In a very momentous start to my new role as Campaign Manager for Youth Initiatives here at Accountable Tech, I accompanied Emma Lembke as she testified before the Senate Judiciary Committee’s Protecting Our Children Online hearing on February 14th. It was my very first day on the job – the sky really is the limit.
Emma, a 20-year Alabama native, and Founder and Executive Director of the LOG OFF Movement, stood before the Judiciary committee to call upon Senators to act and meaningfully regulate tech companies that are willfully harming kids. Most importantly, Emma reminded the senators that they must include kids and teens when they push this agenda. She’s 20 and is already moving mountains in an issue area that legislators are slowly becoming familiar with, all while tech companies are moving fast (and breaking things) in their quest for profit.
How did we get here?
I’ll back up, because I’m new here and some of you may be too – it’s been several months of momentum for safer tech policy that prioritizes kids: multiple legislative bills were introduced over the last year that would hold tech companies accountable for their dangerous features that can harm minors. At the end of 2022, Congress came close to passing some of these bills, like the Kids Online Safety Act (KOSA), that actively legislate towards proactive safety for kids on social media and the internet.
In President Biden’s State of the Union this year, he firmly echoed our call to action: “it’s time to pass bipartisan legislation to stop Big Tech…” And in a rapid turn of events just days after the SOTU, Senators Graham (R) and Durbin (D) convened a hearing in the Senate Judiciary Committee earlier this month to continue this fight. Yes – bipartisan collaboration – you read that right!
Emma’s Power and Bravery
I watched from my seat in the audience of the hearing in what I honestly could only describe as awe, as Emma joined experts and survivor moms including Kristin Bride to demand that Senators stand up to tech companies and make the internet safer by design.

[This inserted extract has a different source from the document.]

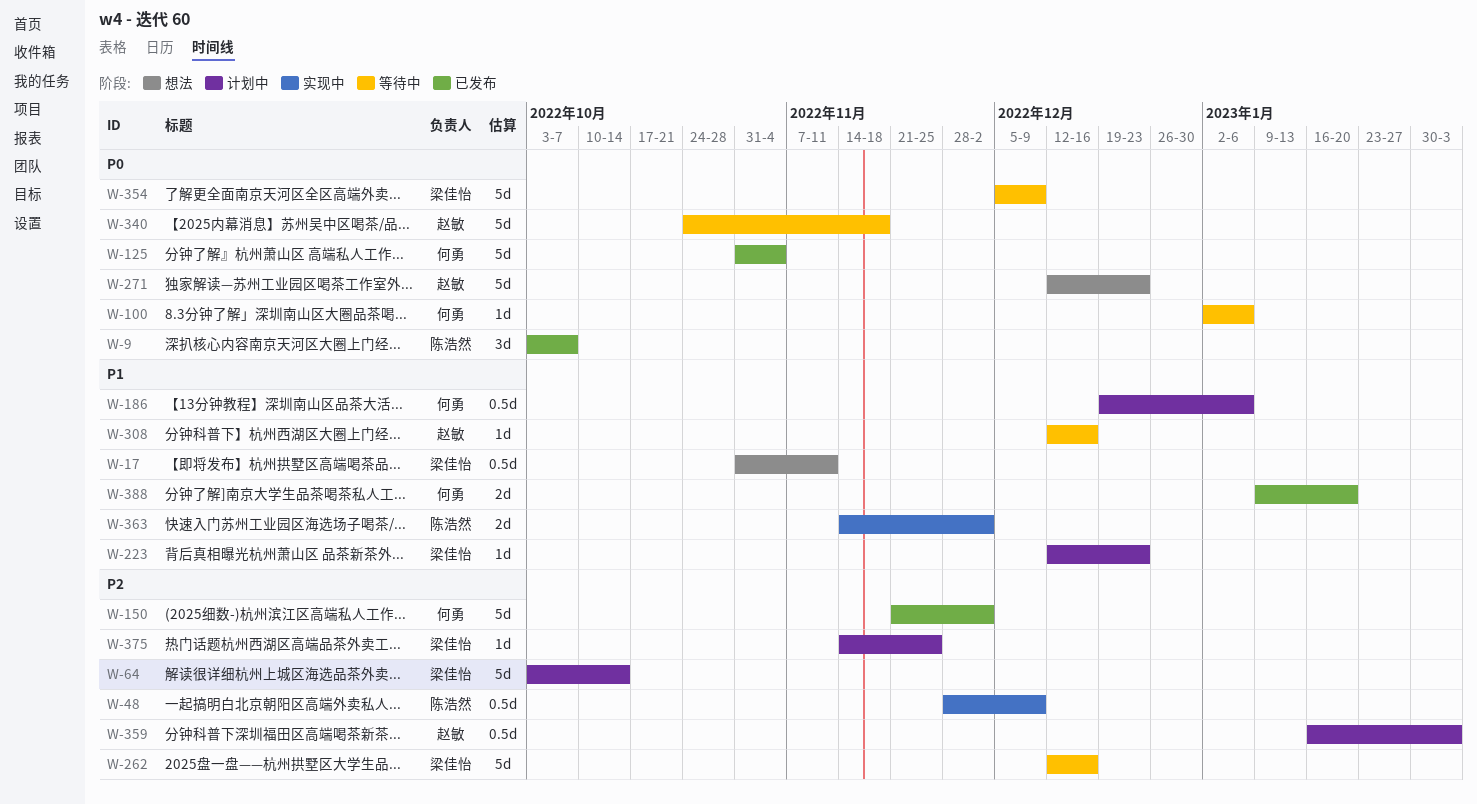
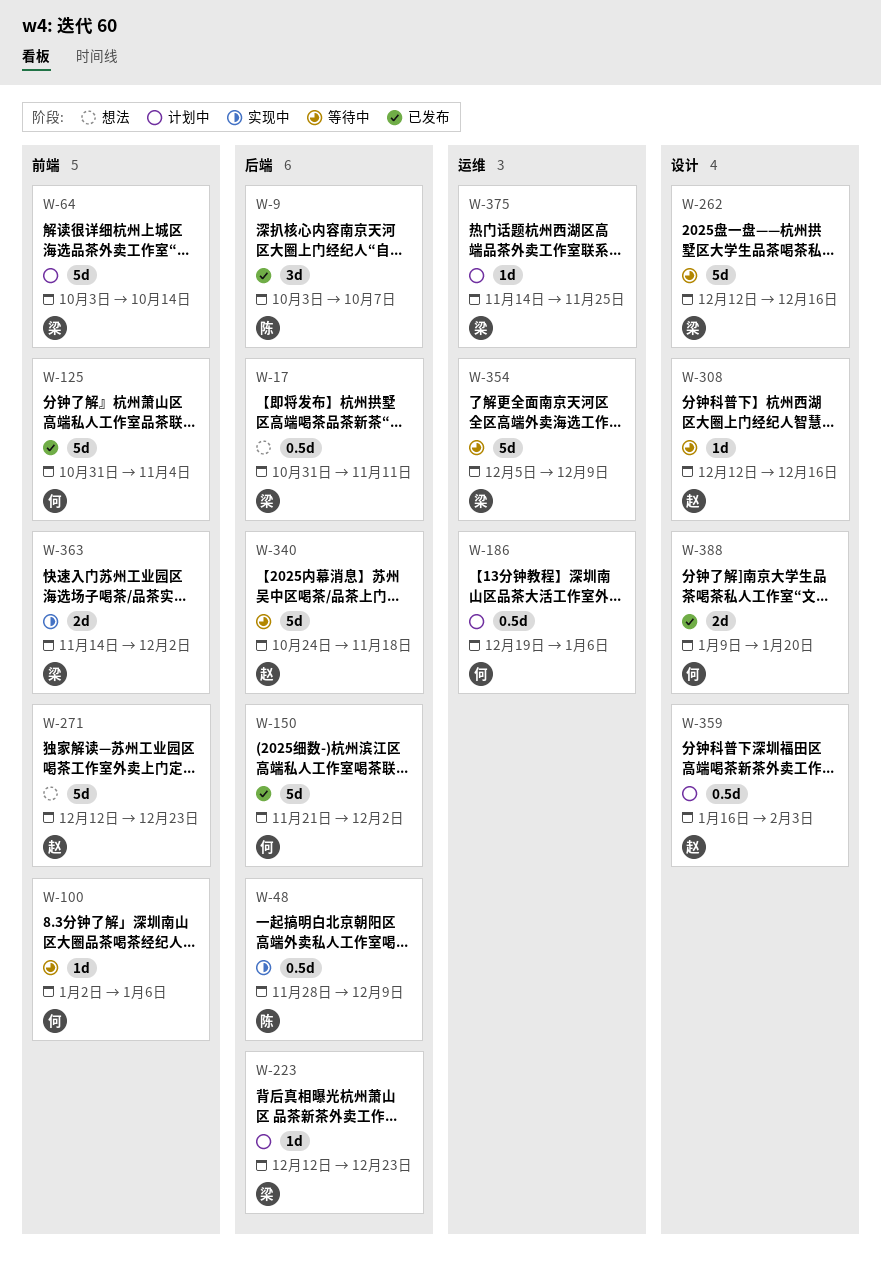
W-363, owner: 陈浩然 -> 梁佳怡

In her testimony, Emma bravely shared her experiences with the detrimental ways that social media impacted her mental health over the course of several of her most formative teen years. She firmly reminded Senators that her story is representative of her generation – Generation Z. Her generation is the first to grow up with the full scope of the internet at their fingertips. And, while social media has the incredible capacity for good, we are only beginning to understand its consequences.
As a senior in high school, Emma decided to take action for herself, her peers and future generations. She founded the LOG OFF Movement as a high school senior, lobbied lawmakers and organized coalitions of young people in her free time. She has demanded and won a seat at the table on behalf of her generation on one of the biggest political stages, in the same room where judicial nominations are considered and lawmakers are held accountable.
You could feel both the power of her testimony and the respect that the Senators and audience exuded for her bravery and strength. And when adversarial Senators tried to unravel the otherwise collegial hearing, Emma single handedly calmed the whole room. That’s not a hyperbole – when Senator Kennedy attempted to challenge each witness one by one Emma held her ground and stopped the Senator’s line of questioning. The following witness’ answer to the same line of questioning was “I agree with Ms. Lembke.”
At the hearing, Senators requested that Emma return to support this work with them as they push legislation along. As a leader in this issue area, she and her peers will continue to pave the way for legislation at the local and federal levels. It will take collective power and coalition building to stand up to the might of Big Tech companies that are prioritizing their profit over the health and wellbeing of current and future generations of young people.
The UK has already passed common sense reforms to protect kids online, and California was the first US state to unanimously pass a similar bipartisan law. This work is relatively new, but the path ahead is ripe with the potential for real, bipartisan and common sense victories for kids’ safety.
I’m just kicking off my role here at Accountable Tech, but what I know so far is that it’s absolutely imperative that we give kids – those who have been and will be impacted by tech policy – a seat at the table. We must listen to and amplify their stories, and we must help put power behind their incredible work in order to achieve real reform and accountability.